**WORK ORDER**. This exercise asks for every record to be output again exactly.
====
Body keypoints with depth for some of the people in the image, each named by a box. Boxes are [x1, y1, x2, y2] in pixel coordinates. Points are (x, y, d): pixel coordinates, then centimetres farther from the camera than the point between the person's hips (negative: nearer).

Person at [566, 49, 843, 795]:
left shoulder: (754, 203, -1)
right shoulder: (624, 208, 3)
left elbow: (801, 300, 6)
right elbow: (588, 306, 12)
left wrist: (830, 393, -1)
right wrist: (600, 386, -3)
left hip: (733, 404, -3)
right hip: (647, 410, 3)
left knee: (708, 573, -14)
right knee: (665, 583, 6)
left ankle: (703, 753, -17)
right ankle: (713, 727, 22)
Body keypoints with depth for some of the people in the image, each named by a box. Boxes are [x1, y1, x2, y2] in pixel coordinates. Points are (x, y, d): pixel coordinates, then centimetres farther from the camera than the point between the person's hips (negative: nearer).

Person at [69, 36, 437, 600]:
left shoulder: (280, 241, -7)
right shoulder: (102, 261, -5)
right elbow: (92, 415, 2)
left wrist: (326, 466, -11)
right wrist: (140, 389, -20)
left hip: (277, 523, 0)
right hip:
====
**ANSWER TO THE EXERCISE**.
Body keypoints with depth for some of the people in the image, each named by a box. Boxes are [x1, y1, x2, y2] in pixel coordinates. Points are (x, y, d): pixel coordinates, then centimetres farther from the camera than the point between the person's hips (negative: nearer).

Person at [566, 49, 843, 795]:
left shoulder: (754, 203, -1)
right shoulder: (624, 208, 3)
left elbow: (801, 300, 6)
right elbow: (588, 306, 12)
left wrist: (830, 393, -1)
right wrist: (600, 386, -3)
left hip: (733, 404, -3)
right hip: (647, 410, 3)
left knee: (708, 573, -14)
right knee: (665, 583, 6)
left ankle: (703, 753, -17)
right ankle: (713, 727, 22)
Body keypoints with depth for some of the people in the image, each named by a box. Boxes are [x1, y1, x2, y2] in pixel coordinates. Points are (x, y, d): pixel coordinates, then centimetres farther from the camera than the point between the person's hips (negative: nearer).

Person at [69, 36, 437, 600]:
left shoulder: (280, 241, -7)
right shoulder: (102, 261, -5)
right elbow: (92, 415, 2)
left wrist: (326, 466, -11)
right wrist: (140, 389, -20)
left hip: (277, 523, 0)
right hip:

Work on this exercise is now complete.